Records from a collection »
********

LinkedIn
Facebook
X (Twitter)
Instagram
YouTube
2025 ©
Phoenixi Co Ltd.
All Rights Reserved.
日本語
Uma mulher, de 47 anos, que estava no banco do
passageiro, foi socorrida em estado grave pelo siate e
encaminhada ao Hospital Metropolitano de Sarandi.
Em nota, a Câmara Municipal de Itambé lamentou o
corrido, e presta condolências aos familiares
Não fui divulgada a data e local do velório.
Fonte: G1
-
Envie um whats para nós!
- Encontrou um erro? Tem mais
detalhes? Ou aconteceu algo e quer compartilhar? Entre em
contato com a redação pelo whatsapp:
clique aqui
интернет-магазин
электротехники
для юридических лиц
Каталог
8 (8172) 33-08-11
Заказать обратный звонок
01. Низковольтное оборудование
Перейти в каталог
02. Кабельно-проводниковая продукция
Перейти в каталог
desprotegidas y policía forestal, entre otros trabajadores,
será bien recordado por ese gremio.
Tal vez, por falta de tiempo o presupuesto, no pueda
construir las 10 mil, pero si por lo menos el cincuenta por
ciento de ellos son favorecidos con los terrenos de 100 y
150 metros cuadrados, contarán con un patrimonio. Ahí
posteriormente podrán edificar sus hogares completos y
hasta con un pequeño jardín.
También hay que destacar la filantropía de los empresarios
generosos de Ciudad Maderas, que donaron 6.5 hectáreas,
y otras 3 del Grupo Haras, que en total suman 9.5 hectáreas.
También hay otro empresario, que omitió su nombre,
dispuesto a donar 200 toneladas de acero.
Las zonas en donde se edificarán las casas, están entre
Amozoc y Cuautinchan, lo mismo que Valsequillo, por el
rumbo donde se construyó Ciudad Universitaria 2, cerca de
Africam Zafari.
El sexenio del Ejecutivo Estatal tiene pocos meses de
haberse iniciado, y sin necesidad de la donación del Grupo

********

TASK ITEM » From the entries above, show each line that includes the string "pelo".

SOLUTION »
passageiro, foi socorrida em estado grave pelo siate e
contato com a redação pelo whatsapp:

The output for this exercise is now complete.